=== Task instructions ===
In the rows below, list every line that contains the string "water", treating case as significant.

(Shape labeling records)
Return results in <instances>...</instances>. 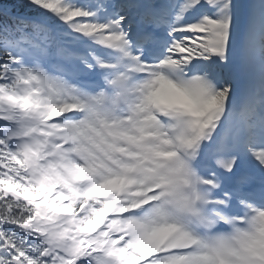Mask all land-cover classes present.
I'll list each match as a JSON object with an SVG mask.
<instances>
[{"label": "snow or ice", "instance_id": "6c2138e0", "mask_svg": "<svg viewBox=\"0 0 264 264\" xmlns=\"http://www.w3.org/2000/svg\"><path fill=\"white\" fill-rule=\"evenodd\" d=\"M0 264H264V0H0Z\"/></svg>", "mask_w": 264, "mask_h": 264}]
</instances>
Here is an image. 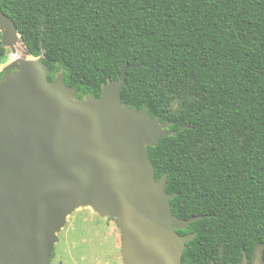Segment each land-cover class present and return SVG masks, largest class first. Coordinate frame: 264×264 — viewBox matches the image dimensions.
<instances>
[{
	"label": "trees",
	"instance_id": "obj_1",
	"mask_svg": "<svg viewBox=\"0 0 264 264\" xmlns=\"http://www.w3.org/2000/svg\"><path fill=\"white\" fill-rule=\"evenodd\" d=\"M0 10L32 57L44 18L47 80L62 71L77 101L127 67L125 106L177 131L147 146L156 180L175 194L172 215L203 217L176 230L194 235L181 264L244 254L251 264L264 242V0H0ZM187 81L198 99L173 117Z\"/></svg>",
	"mask_w": 264,
	"mask_h": 264
},
{
	"label": "water",
	"instance_id": "obj_2",
	"mask_svg": "<svg viewBox=\"0 0 264 264\" xmlns=\"http://www.w3.org/2000/svg\"><path fill=\"white\" fill-rule=\"evenodd\" d=\"M0 29L2 45L21 55L9 66L17 72L0 81V264H50L55 233L84 206L116 220L124 264H181L194 235L176 230L203 217L172 215L175 194L165 176L156 180L147 153L177 131L146 108L125 106L127 67L99 96L77 101L62 71L47 80L49 70L1 10ZM263 252L264 242L251 264H263ZM240 264H249L245 254Z\"/></svg>",
	"mask_w": 264,
	"mask_h": 264
},
{
	"label": "rangeland",
	"instance_id": "obj_3",
	"mask_svg": "<svg viewBox=\"0 0 264 264\" xmlns=\"http://www.w3.org/2000/svg\"><path fill=\"white\" fill-rule=\"evenodd\" d=\"M45 28L43 18L38 36L39 53L32 57L42 62L46 52ZM9 53L6 48L3 58L0 59V81L5 75L17 72L15 68H9ZM192 86L190 81L182 85L180 93L170 103V115L178 117L184 105L192 104L198 99L192 92ZM206 147L207 144H201L195 151L200 152ZM55 236L49 254L50 264H124L121 257V232L116 220L100 216L89 206L72 210Z\"/></svg>",
	"mask_w": 264,
	"mask_h": 264
},
{
	"label": "built area",
	"instance_id": "obj_4",
	"mask_svg": "<svg viewBox=\"0 0 264 264\" xmlns=\"http://www.w3.org/2000/svg\"><path fill=\"white\" fill-rule=\"evenodd\" d=\"M20 52L19 51H16L14 53H9V56H8V61H9V64H13V63H16L17 60L20 58Z\"/></svg>",
	"mask_w": 264,
	"mask_h": 264
}]
</instances>
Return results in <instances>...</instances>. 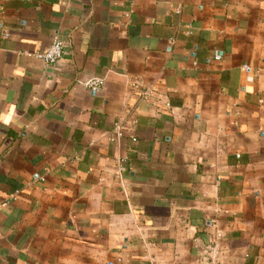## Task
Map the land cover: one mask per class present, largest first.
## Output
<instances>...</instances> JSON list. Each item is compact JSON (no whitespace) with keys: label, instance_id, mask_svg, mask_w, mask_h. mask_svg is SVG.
<instances>
[{"label":"crops","instance_id":"obj_1","mask_svg":"<svg viewBox=\"0 0 264 264\" xmlns=\"http://www.w3.org/2000/svg\"><path fill=\"white\" fill-rule=\"evenodd\" d=\"M0 264H264V0H0Z\"/></svg>","mask_w":264,"mask_h":264},{"label":"built area","instance_id":"obj_2","mask_svg":"<svg viewBox=\"0 0 264 264\" xmlns=\"http://www.w3.org/2000/svg\"><path fill=\"white\" fill-rule=\"evenodd\" d=\"M63 54H64V44L57 36H54L51 39L50 44L47 47L46 51L41 54H36L35 57L41 60L45 65L49 67H56L59 64L60 60L62 59ZM244 69L245 71L249 72V68L244 67ZM81 85L84 89H86L91 93H95L102 88V82L98 79L85 81ZM115 130L117 136L122 135L120 126L117 125L115 127Z\"/></svg>","mask_w":264,"mask_h":264}]
</instances>
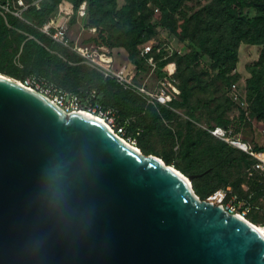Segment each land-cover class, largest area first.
<instances>
[{
    "label": "water",
    "instance_id": "water-1",
    "mask_svg": "<svg viewBox=\"0 0 264 264\" xmlns=\"http://www.w3.org/2000/svg\"><path fill=\"white\" fill-rule=\"evenodd\" d=\"M195 177L0 74V264H264Z\"/></svg>",
    "mask_w": 264,
    "mask_h": 264
},
{
    "label": "trees",
    "instance_id": "trees-1",
    "mask_svg": "<svg viewBox=\"0 0 264 264\" xmlns=\"http://www.w3.org/2000/svg\"><path fill=\"white\" fill-rule=\"evenodd\" d=\"M25 1L31 4L36 0ZM62 1L43 0L40 8L30 7L26 19L36 28L11 20L13 29H9L0 17V74L23 84L32 76L45 77L62 89L79 95L86 107L98 104L104 110L116 109L120 122L131 120L126 125L125 138L137 140V147L144 155L163 159L156 150L147 149L142 144L143 139L160 133L164 129L162 120H177V115L162 106L150 107L140 120H135L133 116L142 112L144 102L91 68L70 64L78 59L38 30L54 18ZM67 1L73 7L72 22L79 17L85 28L96 30V34L82 45L108 50L123 48L137 71L147 70V60L141 56V49L146 43L156 41L158 33L154 19L170 34L189 42L191 50L185 55L176 52L167 59L165 52L155 55L160 69L171 62L176 64L175 78L180 95L170 106L182 110L190 118L186 121L180 119L177 125L180 158L174 165L187 177L198 176L192 185L201 200H206L220 188L232 186L231 180L236 172L249 175L253 159L214 138L208 131L197 127V123H200L198 112L201 108L208 109L207 121L213 123L208 129H233L235 124L246 126L254 121L264 123V0H205L197 9L189 10H185L184 5L192 0H127L121 8L118 0ZM84 2L87 3V11L85 17H81L79 9ZM163 42L168 41L157 43ZM242 44L263 47L259 60L249 68L247 110L238 109L229 95L231 85L241 77L236 68ZM18 55L22 68L13 62ZM202 56L211 61L208 70L197 65ZM215 70L218 72L211 76L210 72ZM218 83L227 88L223 101L209 98V93ZM93 92L95 96L91 97ZM233 131L235 135H240L235 129ZM253 148L264 151V147L257 145ZM163 161L170 166L172 159L166 157ZM251 176L259 182L255 183L251 193V202L256 206L259 197L264 195V177L258 174ZM236 194L241 198L251 195ZM259 210L253 209L248 220L263 226L264 213Z\"/></svg>",
    "mask_w": 264,
    "mask_h": 264
},
{
    "label": "built area",
    "instance_id": "built-area-1",
    "mask_svg": "<svg viewBox=\"0 0 264 264\" xmlns=\"http://www.w3.org/2000/svg\"><path fill=\"white\" fill-rule=\"evenodd\" d=\"M42 1L43 0H36L33 3L28 4L25 0H0V17L4 20L9 29H13L10 24L11 20H16L31 27H35L31 21L26 19V13L30 7L35 6L40 8ZM61 11L73 13V7L69 3H65V6L61 8ZM86 11L87 3L84 2L79 9V15L81 17L85 16ZM38 30L54 42L70 48L73 52L79 55L81 59H83V63L98 71L104 76V78L114 80L124 90L137 93L145 99L148 104L171 108V102L180 95L179 88L177 87V80L175 78L176 64L174 62H171L166 66V76L163 79L164 81L155 89H150L147 86V81L142 84L135 83L125 68L115 67L114 56L107 48H99L93 45H82L79 43L72 45L68 38L69 21L66 17L59 16L58 19H52L41 28H38ZM29 38L33 37L29 36ZM163 52L167 54L165 59L173 56L176 52L179 54L181 53V51L173 47L169 42H163L160 44L150 41L142 47L141 56L145 57L148 63L153 69H155L157 62L155 55H161ZM24 85L43 94L67 113L82 112L99 118L120 138L128 143L131 142L130 138H125L126 125L130 124L131 120L125 119L120 122L119 114L115 109L104 110L98 104H88L86 107L79 95L62 89L45 77L32 76L27 79ZM229 95L238 109H248L249 105L245 96V91L241 89L239 84L234 83L231 85ZM90 96L94 97L95 93L93 92ZM208 131L215 138L243 151L253 159L254 163L251 168L248 169L250 176L258 174L264 177V151L254 150L252 146L240 139L239 136L235 135L233 129L230 127H214L208 129ZM252 196L253 195H249L247 198H241L234 192L233 187L228 185L215 191L206 201L215 205L223 206L229 213L239 215L249 221L248 216L250 212L255 208L259 209L251 202ZM253 225L256 226L255 224ZM262 227L264 228V225Z\"/></svg>",
    "mask_w": 264,
    "mask_h": 264
},
{
    "label": "rangeland",
    "instance_id": "rangeland-1",
    "mask_svg": "<svg viewBox=\"0 0 264 264\" xmlns=\"http://www.w3.org/2000/svg\"><path fill=\"white\" fill-rule=\"evenodd\" d=\"M205 2H206L205 0L188 1L185 3L184 8L185 10L186 9L189 10L192 8L197 9L199 4H202ZM65 3H69V2L67 0H63L61 2L58 12L54 16L53 19H58L59 16L66 17L70 23V28L68 31V38L70 39L72 45L76 43L83 44L84 42L88 41L93 35L96 34V30L85 28L82 22V19H80L79 17L75 22H72L74 14L68 13L67 11H64V12L61 11V8L65 6ZM118 4H119V7L121 8L127 4V0H118ZM157 12L158 11L155 10L156 14ZM191 13L192 11L190 10V14ZM153 21L157 26V33H158L157 37L154 39L156 41H153V42L157 43L158 41H162V40L168 41L170 44H172L173 47L181 51L182 55H185L190 52L191 48H190L189 42H183L176 36L170 34L164 27L159 25L156 19H154ZM59 46H62V45L59 44ZM62 47L66 49L70 55L78 59L77 62H70V64L72 65L80 64L82 66L89 67L87 64L83 63V59H81V57L77 55L75 52H73L70 48L64 47V46ZM262 49H263L262 46H251V45H246V44H242L240 47L239 62L237 64L236 72L239 73L241 77L239 80L236 81V83L239 84L241 89L245 91V96L247 95V79L251 77L249 73V68L252 67L259 60ZM109 51L115 58H117V63H115L114 66L118 68L119 67L125 68L129 72L130 77L133 79L135 83L142 84L143 82L147 81V86L150 89H155L161 82L164 81L163 79L166 76V67H164L163 69H160L158 62H156L155 69H153V67L147 61V64H148L147 70L137 71L136 69L133 68L132 64L129 61L128 53L123 48L111 49ZM13 62H14V65H16L19 68H22V64L19 61V55L13 59ZM197 65L200 69L204 68L208 70V68H210L211 61L207 56H202L200 57ZM217 72L218 70H215L213 72H210V74L211 76H215ZM127 92L133 94L134 96L139 98L142 102H144L142 112L139 113L138 115L133 116V118L137 121L140 120L143 114L146 113L148 108L150 107L161 108V105L155 106V105L148 104L145 99H143L141 96H139L135 92H132V91H127ZM225 94H227V88L223 87L222 84L218 83L217 86L214 89H212L211 92L209 93V98H211L212 100L220 99L221 101H223ZM203 96L204 95H202V97ZM165 108H168V107H165ZM108 109H114V108H108ZM168 109L171 110L173 113H175V115H177L178 117L177 120L176 119L174 120L163 119L162 124L164 126V129L160 133L144 138L142 144L149 150H156L157 152H159L160 155L163 157V159L161 158L162 160H164L166 157H170L172 159L170 166L173 168H176L174 165V162H177L180 158V154H179V151H180L179 143L180 142H178L177 140V125L180 119H182V121H186V120H189L190 118L182 110L173 109L172 107L171 109L170 108ZM207 111L208 109L205 110L204 108H201L198 112V114L201 115L200 116L201 124L197 123V127H200L204 131H208L207 127H211L213 125L212 121L211 122L207 121L208 120ZM234 129L238 131V133L240 134L238 135L239 138L242 139L244 142L248 143L250 146L254 147L255 145H257L259 147H264V123L254 121L250 125H246V126H243L241 124H235L233 127V130ZM130 143L133 144V146L135 147H137L139 144V142L134 139L131 140ZM240 173L239 172L235 173L234 178L231 180L232 181L231 185L234 191L238 193L239 195L241 196L249 195L254 191V187L256 185L255 183H257L258 180L255 179V176L245 175V173L243 174V172L240 175ZM255 205L258 208H260L259 210L260 212L264 213V195L259 197ZM255 217H257V214Z\"/></svg>",
    "mask_w": 264,
    "mask_h": 264
},
{
    "label": "bare ground",
    "instance_id": "bare-ground-1",
    "mask_svg": "<svg viewBox=\"0 0 264 264\" xmlns=\"http://www.w3.org/2000/svg\"><path fill=\"white\" fill-rule=\"evenodd\" d=\"M99 119V118H97ZM100 120V119H99ZM102 121V120H100ZM103 122V121H102ZM105 123V122H103ZM135 147V146H134ZM137 150L141 151L139 148L135 147ZM187 177V176H186ZM260 225V224H259ZM256 225L255 227L258 229V231H260V233H262L264 235V228L262 226Z\"/></svg>",
    "mask_w": 264,
    "mask_h": 264
},
{
    "label": "crops",
    "instance_id": "crops-1",
    "mask_svg": "<svg viewBox=\"0 0 264 264\" xmlns=\"http://www.w3.org/2000/svg\"><path fill=\"white\" fill-rule=\"evenodd\" d=\"M114 59H115V63H117V58L114 57Z\"/></svg>",
    "mask_w": 264,
    "mask_h": 264
}]
</instances>
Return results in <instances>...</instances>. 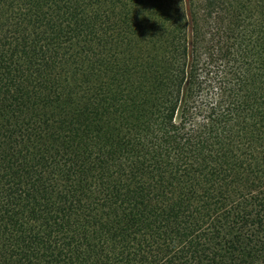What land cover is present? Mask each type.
<instances>
[{"label":"trees","instance_id":"obj_1","mask_svg":"<svg viewBox=\"0 0 264 264\" xmlns=\"http://www.w3.org/2000/svg\"><path fill=\"white\" fill-rule=\"evenodd\" d=\"M0 264H264V0H0Z\"/></svg>","mask_w":264,"mask_h":264}]
</instances>
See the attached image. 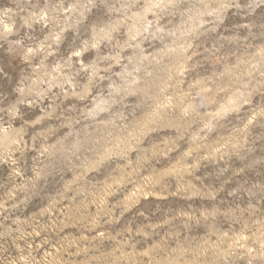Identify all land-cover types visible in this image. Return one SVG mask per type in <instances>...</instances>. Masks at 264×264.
Here are the masks:
<instances>
[{
    "label": "rangeland",
    "instance_id": "rangeland-1",
    "mask_svg": "<svg viewBox=\"0 0 264 264\" xmlns=\"http://www.w3.org/2000/svg\"><path fill=\"white\" fill-rule=\"evenodd\" d=\"M0 264H264V0H0Z\"/></svg>",
    "mask_w": 264,
    "mask_h": 264
},
{
    "label": "bare ground",
    "instance_id": "bare-ground-1",
    "mask_svg": "<svg viewBox=\"0 0 264 264\" xmlns=\"http://www.w3.org/2000/svg\"><path fill=\"white\" fill-rule=\"evenodd\" d=\"M149 1H150V0H149ZM161 1H164V0H158V3H160ZM153 2H154V1H153ZM172 2H174V1H172ZM150 3H151V2H150ZM162 3H163V2H162ZM169 3H170V2H169ZM168 5H170V4H168ZM148 6H150V5L148 4ZM157 6H158V5H157ZM161 6H162V4H161ZM165 6H166V5H165ZM154 7H155V6H154ZM158 7H159V6H158ZM163 7H164V6H163ZM145 8H146V7H145ZM153 9H154V8H153ZM161 9H162V8H161ZM149 13H150V11H149ZM146 14H148V13H146ZM137 15L139 16V14H137ZM140 15H141V14H140ZM136 17H137V16H136ZM138 18H139V17H138ZM5 26L8 28V24H6ZM143 28H144V27H143ZM135 29H136V28H135ZM136 30H137V29H136ZM143 30H145V28H144ZM11 31H12V30H11ZM184 31H185V30H184ZM187 31H188V29H187ZM179 33H180V32H179ZM180 35H181V34H180ZM175 36H176V35H175ZM180 37H181V36H180ZM186 39H187V38H186ZM186 39H185V40H186ZM183 42H184V41H183ZM181 45H182V44H181ZM179 46H180V45H179ZM180 47H181V46H180ZM183 47H184V46H183ZM172 48H173V47H172ZM181 48H182V47H181ZM170 49H171V48H170ZM172 50H173V49H172ZM182 50H183V49H182ZM169 51L171 52V50H169ZM176 53H177V52H176ZM177 54H178V53H177ZM137 57H138V56H137ZM154 57H155V56H154ZM231 70H232V69H231ZM229 71H230V69H229ZM133 88H134V87H133ZM138 91H139V90H138ZM209 93H210V92H209ZM237 93L239 94L240 92H236V93H235V94L238 96ZM235 94H234V96H235ZM242 94H243V93H242ZM202 95H203V94H202ZM205 95H206V94H205ZM239 95H240V94H239ZM243 95H244V94H243ZM243 95H242V96H243ZM237 96H236V97H237ZM202 97H203V96H202ZM231 97H232V96H231ZM239 97H240V96H239ZM239 97H238V98H239ZM205 98H206V97H205ZM209 98H211V97H209ZM233 98H235V97H233ZM207 99H208V98H207ZM211 99H212V98H211ZM230 99H231V98H230ZM239 99H241V98H239ZM239 99H238V100H239ZM204 100H206V99H204ZM208 100H209V99H208ZM233 100H234V99H233ZM236 100H237V99H236ZM236 100H234V101H236ZM230 101H231V100H230ZM210 102H211V101H210ZM231 103L233 104V102H231ZM190 104H191V103H189V105H190ZM236 104H237V103H236ZM236 104H235V105H236ZM193 105H194V101H193ZM193 105H190V106H188V107L193 108V107H192ZM229 105L231 106V104H229ZM229 105H227V106H229ZM186 106H187V105H186ZM225 106H226V105H225ZM225 106H224V108H225ZM227 106H226V107H227ZM232 106H233V105H232ZM232 106H231V107H232ZM231 107H230V108L227 107V108H229V109H227V108H226V109H227V110H231L234 106H233L232 108H231ZM224 108L221 107V110H223ZM224 113H225V112H224ZM3 135H4V136H3V138H2V141H3V142H5V140L8 141V137L10 136V134L8 135V133L5 132V134H3ZM12 135H13V134H12ZM10 139H12V137H11ZM13 139H14V138H13ZM9 141H10V140H9ZM13 142H14V141H13ZM5 144H6V143H5Z\"/></svg>",
    "mask_w": 264,
    "mask_h": 264
}]
</instances>
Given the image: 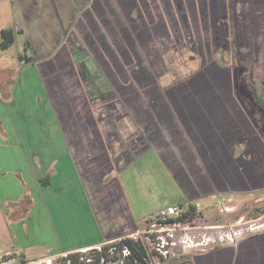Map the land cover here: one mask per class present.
<instances>
[{
	"label": "crops",
	"instance_id": "obj_1",
	"mask_svg": "<svg viewBox=\"0 0 264 264\" xmlns=\"http://www.w3.org/2000/svg\"><path fill=\"white\" fill-rule=\"evenodd\" d=\"M68 4L69 40L44 61L52 76L44 62L36 70L45 115L36 110L32 130L21 120L7 131L20 139L29 129L32 145L0 146V231L10 228L14 244L0 256L34 261L147 228L177 204L134 210L129 176L141 161L145 170L156 162L178 186V204L264 189V111L255 101L264 80V0ZM9 30L15 40L24 34ZM220 51L233 60L216 57ZM255 238L238 259L228 247L195 264H258L250 256L264 254V233Z\"/></svg>",
	"mask_w": 264,
	"mask_h": 264
},
{
	"label": "rangeland",
	"instance_id": "obj_2",
	"mask_svg": "<svg viewBox=\"0 0 264 264\" xmlns=\"http://www.w3.org/2000/svg\"><path fill=\"white\" fill-rule=\"evenodd\" d=\"M69 1L0 0V31L1 29L14 28L24 30V34L17 35L15 43L10 48L4 50L0 46V101L5 106V108L0 106V114H2L0 117V146L11 147L15 150L21 146L32 145V139L27 138L26 134L29 129L21 128L24 132L21 133L20 139L11 138L7 131H12L11 125H14V122H17V125L21 127V120H26V125L27 121L30 122L27 127L31 125L32 130L35 128L37 120L36 110L41 112V115L45 113L46 108L44 109L38 99H41L40 97L44 96L47 91L44 90L40 82L42 81L41 75L36 74V70L41 62L49 60L50 56L69 40L71 20L68 12L72 11L68 4ZM219 55L233 60L226 51H220L216 57ZM48 65L47 62L42 63L43 68L48 70V72L45 71V76L49 80L52 74H49ZM173 70L176 71L175 67ZM61 75L63 76V74ZM61 75L58 74V76ZM257 92L264 100L262 81L258 83ZM74 109L78 113L84 112V107L80 105ZM21 115L22 118H20ZM155 163H150L149 166H154L156 169L140 168V166H144L141 161L138 165L136 164V169L133 167L131 172L129 171V182L137 192L134 194L137 200L135 199L132 203L135 211L140 210L145 213L152 203L159 206L178 204L182 198L178 186L166 176L161 167L157 168ZM11 173L19 180L23 178L17 171ZM8 174L9 172L4 173L6 177ZM27 183L25 186L29 188L30 185ZM195 203H199L198 215L185 220L184 226L188 227L186 232L198 241L210 242L207 245L203 244L198 250H179L176 256L167 261H162L154 256L153 264H191L190 262L185 263V261L191 259L192 254H214V252H219V249L228 247L234 249L237 257L242 254V243L253 244L256 241L255 237L264 233V214L260 217L253 216L258 213V209H264V189L250 193L216 194V196L202 198L191 204ZM27 205V202L23 204L25 207ZM4 206L7 210L12 209V206L7 203ZM17 214L13 211L12 214L4 213L2 227L6 228L5 220L11 227ZM9 233L10 228H6L3 232L0 231V252H4L8 246L14 245ZM136 235L137 232L110 242L121 243L125 238L135 242L136 240L131 237ZM231 235L234 239L233 244L230 240ZM221 237H224V240H221ZM66 253L31 261L25 254L11 252L0 256V264H57L62 261V257ZM250 257L257 259L258 255L255 250L254 255ZM22 261L26 263H22ZM223 262L225 261L223 260Z\"/></svg>",
	"mask_w": 264,
	"mask_h": 264
},
{
	"label": "built area",
	"instance_id": "obj_3",
	"mask_svg": "<svg viewBox=\"0 0 264 264\" xmlns=\"http://www.w3.org/2000/svg\"><path fill=\"white\" fill-rule=\"evenodd\" d=\"M191 206L197 209L199 203L193 205L186 202L160 209L149 219L147 228L131 237L136 240L132 245L121 241L77 249L74 253L64 254L62 258L67 259L66 262L57 264H74L70 255H75L76 264H94L97 257L100 258V264H153L154 256L167 261L176 256L179 250H198L210 241H198L186 232L188 227L184 226L186 221L181 217ZM221 240H224V237H221ZM230 240L233 244V235Z\"/></svg>",
	"mask_w": 264,
	"mask_h": 264
},
{
	"label": "trees",
	"instance_id": "obj_4",
	"mask_svg": "<svg viewBox=\"0 0 264 264\" xmlns=\"http://www.w3.org/2000/svg\"><path fill=\"white\" fill-rule=\"evenodd\" d=\"M15 42V35H14V32L12 30H9V29H4L1 31V43H0V46L2 49H8L10 48ZM263 84H264V80H263ZM256 103L258 104V106L264 111V100L262 98H259L257 97L255 99ZM264 214V209H258V213L256 214H253V216H256V217H260ZM198 215L197 213V209L195 206H191L190 209L183 214V216L181 217L182 220H187V218H194ZM255 217V218H256ZM124 243L126 244H129V245H132L133 244V241L128 239V238H125L122 240ZM203 253H196V254H192L190 256L191 259H187V261H185V263H191V264H195V258L197 255H201ZM241 255L237 256V259L240 258ZM264 256V254L260 257L259 261L257 259L256 262L258 264H260V261L262 260V257ZM70 258H72L74 264H76V257L75 255H70ZM236 259V260H237ZM67 259H62V261L66 262ZM22 263H26L24 261H22ZM94 264H100V258L97 257L96 261Z\"/></svg>",
	"mask_w": 264,
	"mask_h": 264
}]
</instances>
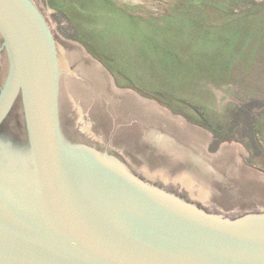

=== Output ===
	"label": "water",
    "label": "water",
    "instance_id": "water-1",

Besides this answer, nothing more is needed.